Posted by Kenjiro M. Shoda | Report as abusive
 

Paul Mc – you write that the January document from the Congregation of Bishops says the 1988 document declaring the SSPX bishops excommunicated was “void of juridical effects.” So, you conclude, “the former document was in error, and the excomunication never happened.”The fuller quote from the statement does not support your argument. Cardinal Re wrote: “According to faculties expressly conceded to me by the Holy Father Benedict XVI, by virtue of the present Decree, I remit the censure of excommunication latae sententiae, pronounced from Bishops Bernard Fellay, Bernard Tissier de Mallerais, Richard Williamson and Alfonso de Galarreta from and, as of this day, I likewise declare void of juridical effects the Decree published at the time.” Here’s the original text.That verb “remit” is better known to English-speaking Catholics in its noun form, remission, as in the phrase “remission of sins.” Re would not have to remit or forgive something that never happened.

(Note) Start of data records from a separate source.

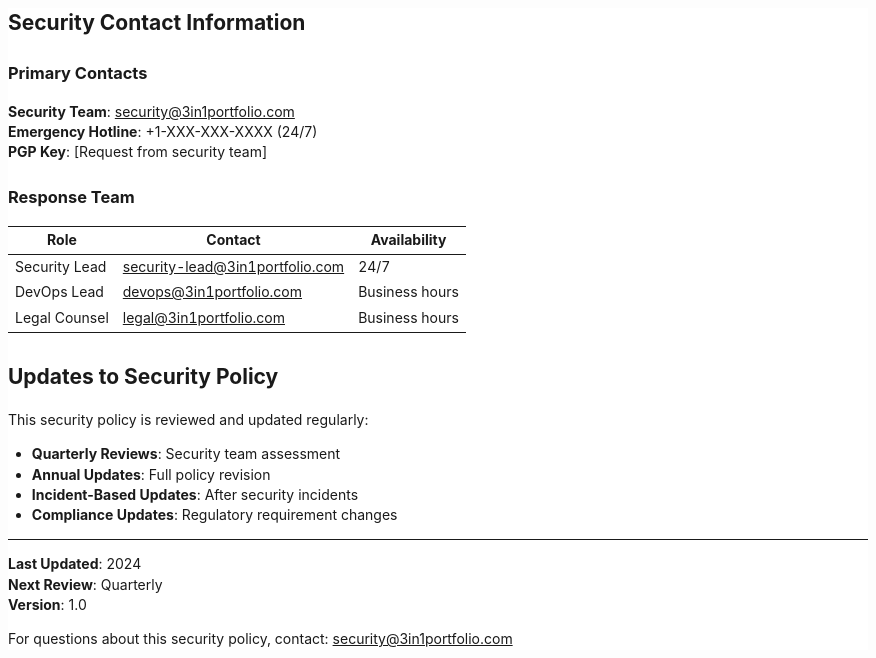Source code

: ## Security Contact Information

### Primary Contacts

**Security Team**: security@3in1portfolio.com  
**Emergency Hotline**: +1-XXX-XXX-XXXX (24/7)  
**PGP Key**: [Request from security team]

### Response Team

| Role | Contact | Availability |
|------|---------|-------------|
| Security Lead | security-lead@3in1portfolio.com | 24/7 |
| DevOps Lead | devops@3in1portfolio.com | Business hours |
| Legal Counsel | legal@3in1portfolio.com | Business hours |

## Updates to Security Policy

This security policy is reviewed and updated regularly:

- **Quarterly Reviews**: Security team assessment
- **Annual Updates**: Full policy revision
- **Incident-Based Updates**: After security incidents
- **Compliance Updates**: Regulatory requirement changes

---

**Last Updated**: 2024  
**Next Review**: Quarterly  
**Version**: 1.0

For questions about this security policy, contact: security@3in1portfolio.com
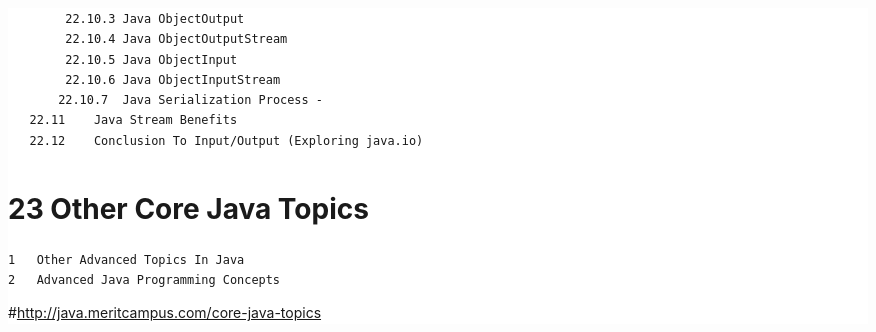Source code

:             22.10.3	Java ObjectOutput
            22.10.4	Java ObjectOutputStream
            22.10.5	Java ObjectInput
            22.10.6	Java ObjectInputStream
           22.10.7	Java Serialization Process -
       22.11	Java Stream Benefits
       22.12	Conclusion To Input/Output (Exploring java.io)
# 23	Other Core Java Topics
    1	Other Advanced Topics In Java
    2	Advanced Java Programming Concepts


#http://java.meritcampus.com/core-java-topics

Posted by Tom Heneghan | Report as abusive
 

Thanks Tom for pointing out the ways in which Pope Benedict has taken serious falls for the SSPX (like the remission of excommunications) only to be spurned yet again as with these new ordinations. I think part of the reason why the SSPX strikes such a raw nerve with Pope Benedict is that the Church itself is already divided into two sharply opposing camps. On the one hand there are those who have returned to the old Latin liturgy and push for a conservative/restrictive interpretation of Vatican II, and those who want to stretch the modern liturgy and the Council much farther. We’re almost 50 years on from the last Council, and the rifts that have appeared in the Church make me wonder if we will see another Council quite soon to rethink the decisions of a half-century. Pope Benedict needs to mend his internal divisions before even contemplating the repair of a bitter schism.